Leveraging quirky talents

Psychotherapist Janet Lawson of Mill Valley, California worked with many teen and young adult clients with social/communication challenges and had an idea.

Wouldn’t it be more effective to facilitate social interaction by showing instead of telling?

“Rather than mandating social interactions or creating artificial social situations, I wanted to help my clients enjoy naturally occurring interactions and conversations in the context of activities that they enjoyed.”

She began with a small group for girls called Girls Who Love Anime. The group met weekly and began making plushies (stuffed creatures) based on their drawings and clothing of their own design.

It was very successful.

Soon after Janet’s husband Dan Swearingen, an astrophysicist/software designer and avid model builder (as well as an Aspie!) joined her and began offering model building classes.
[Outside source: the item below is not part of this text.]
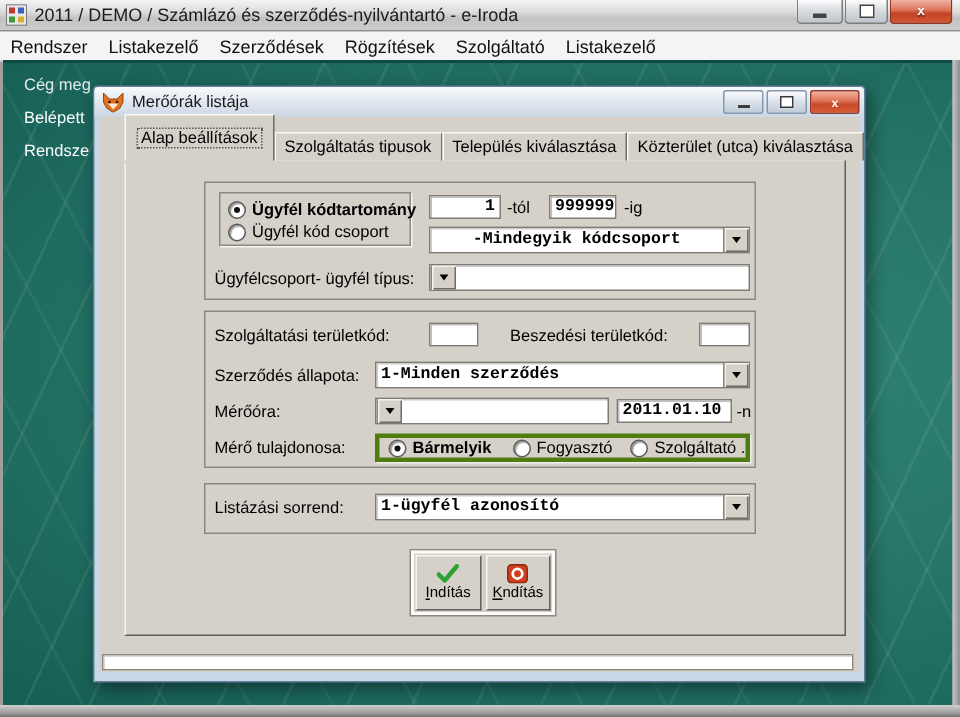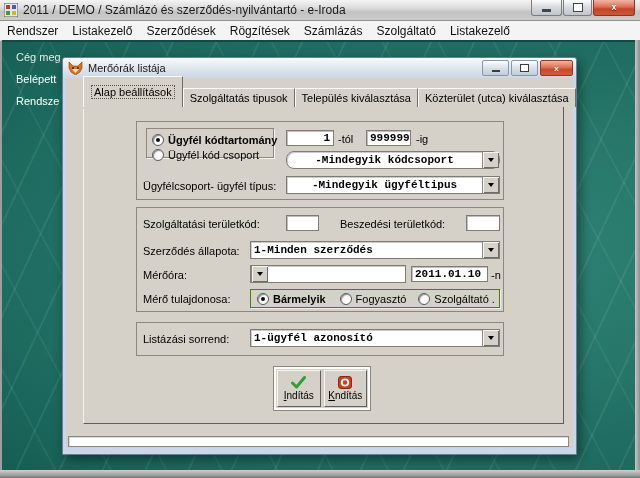"Számlázás" span.menu-item { html: <span>Számlázás</span> -> none }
Then Nate Yates joined to lead film-making workshops and Jen Hirt with clay, fabric and stained glass workshops.

Autistry Studios was born and their mission is to help teens and young adults with High Functioning Autism, Asperger Syndrome and other social/communication/learning differences become successful independent adults by leveraging their interests and talents.

The workshops begin with an exploration of interests: what does the student really like to do, read about or dream of creating? Individuals on the Autistic Spectrum often have difficulty applying themselves to tasks in which they have no personal interest. In school they excel in some classes and fail at others. Their success rate is directly proportional to their interest.

Workshop leaders teach new skills by doing, working with the students and assisting them when they get stuck. This way, students gain insight into their own strengths and weaknesses as workers and students and learn to be problem solvers.

“As the mother of one of the first participants in Autistry Studios,” says Katherine Edwinson, “I have witnessed how the staff embraces the students and gently pushes them to develop skills that enable them to interact more successfully with other people.”


In California 90% of adults on the autism spectrum are unemployed. For the 10% who have found employment they are earning less than $5,000 a year.

In response, Autistry Studios is seeking grants to create Autistry Graphics, envisioned as the first of many small business enterprises, to employ adults with ASD and support their independent employment at external companies. Through a new and innovative employment model designed specifically for adults with ASD, Autistry Graphics will provide training, initial employment, placement support, and retraining and re-placement, as needed.

“Autistry Graphics program will interface well with our Autism Spectrum Graduate program,” says Dr. Pamela Wolfberg of the Autism Spectrum Graduate Program (Project Mosaic). “The Autistry Graphics program offers educators and related professionals a rare opportunity to learn how best to serve the vocational needs of individuals on the autism spectrum.”

I think this kind of forward thinking is so important, don’t you? Our children will not be children forever.